Ewing Athletics has to regain control of its destiny. While growing and reaching more people via retail outlets seems to be the classic approach that was once the road to success. The market no longer works that way. Companies have the ability to reach their customer by using a unique approach to customer service.

  • Engagement via Social Media – Dropping an ad or leaving a picture works temporarily. Responding to as many questions as possible with a calm, witty approach makes a brand more relatable. There is one thing a brand like Nike can’t do. They can’t answer people. They are too big. Ewing is small enough that the brand can respond to as many people as possible. Even if it’s one hour out of the day.

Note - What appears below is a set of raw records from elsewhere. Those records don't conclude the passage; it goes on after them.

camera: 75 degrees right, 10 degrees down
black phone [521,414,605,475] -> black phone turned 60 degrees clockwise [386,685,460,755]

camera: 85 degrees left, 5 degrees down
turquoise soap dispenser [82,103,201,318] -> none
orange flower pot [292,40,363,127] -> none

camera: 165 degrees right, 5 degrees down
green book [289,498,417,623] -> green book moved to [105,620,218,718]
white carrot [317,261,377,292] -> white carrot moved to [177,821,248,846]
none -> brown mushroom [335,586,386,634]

  • Unique and Well Crafted Collabs – Every brand is dropping a collab. Collabs get the ear of sneaker blogs and a variety of outlets will feature information on a unique collab. The brands recent Mikey Likes collab is a perfect example of a collab that worked and will win over potential buyers. For Jordan Brand or adidas a collab doesn’t mean a lot, but for brand like Ewing a 500 pair run on a dope ass sneaker is gold. Shifting to DTC would allow for the brand to push 500 pair each month potentially.
  • Aligning with small websites with decent traffic – As I create these analysis on the site, I’m tracking and keeping data on the amount of exit links going to Ewing. When I’m done with this case study, I can check to see if the brand had a bump in sales. A small website network like AHN is willing to advertise at a fraction of the cost of large platforms. What’s better? Paying a big site 10,000 for 1 week where that site will primarily focus on the hottest shoes dropping generating click-throughs on everything except the ad? or Paying a small section of websites a total of 2000 and being featured across several platforms with complimentary articles and information? Aligning with accounts that can provide the heavy lifting is golden.

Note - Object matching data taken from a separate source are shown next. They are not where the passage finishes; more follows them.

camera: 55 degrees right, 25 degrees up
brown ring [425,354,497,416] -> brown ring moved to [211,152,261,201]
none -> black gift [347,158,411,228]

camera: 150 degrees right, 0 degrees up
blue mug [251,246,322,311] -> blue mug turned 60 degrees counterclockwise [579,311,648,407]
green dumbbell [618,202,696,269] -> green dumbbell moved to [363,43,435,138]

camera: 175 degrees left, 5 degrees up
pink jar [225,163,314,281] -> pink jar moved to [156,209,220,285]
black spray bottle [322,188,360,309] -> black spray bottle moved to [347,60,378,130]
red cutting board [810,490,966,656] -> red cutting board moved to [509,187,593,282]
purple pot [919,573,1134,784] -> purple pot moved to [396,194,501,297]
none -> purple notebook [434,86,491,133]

  • Redevelop the website and continue creating content – A website that does a full breakdown with video and unboxing on every sneaker could really generate interest. This should be done via the brands own YouTube. YT search is now just as important as any search engine. Video drives engagement and is slowly becoming the best medium for marketing. Here is a breakdown of content for every release: blog post on the upcoming release, Sneak peak pictures of the release, Actual pictures of the release featuring a detailed description of the construction of the shoe, video of the unboxing and on foot with a variety of looks featuring other brands who will then share the video. When you’re small cross collaboration is a positive not a negative. That’s 4 items of content for every release. The YouTube content creates a chance for monetization via Google Adsense.
  • Commit to DTC via the website and third party (Amazon/eBay) – A few years ago New Balance, ASICS, Coach and a host of brands removed the ability for people without accounts to sell their footwear. The process is called brand gating. This is important because it allowed the brand to control their image on Amazon where the site is notorious for diminishing the value of a brand with low pricing. Opening an account allows the brand to “Gate” their products. This means no one else can sell that product without the brands permission. With a redeveloped website, collabs and gated products the brand begins to generate more momentum.

Nike has given the blueprint. All brands need to follow it.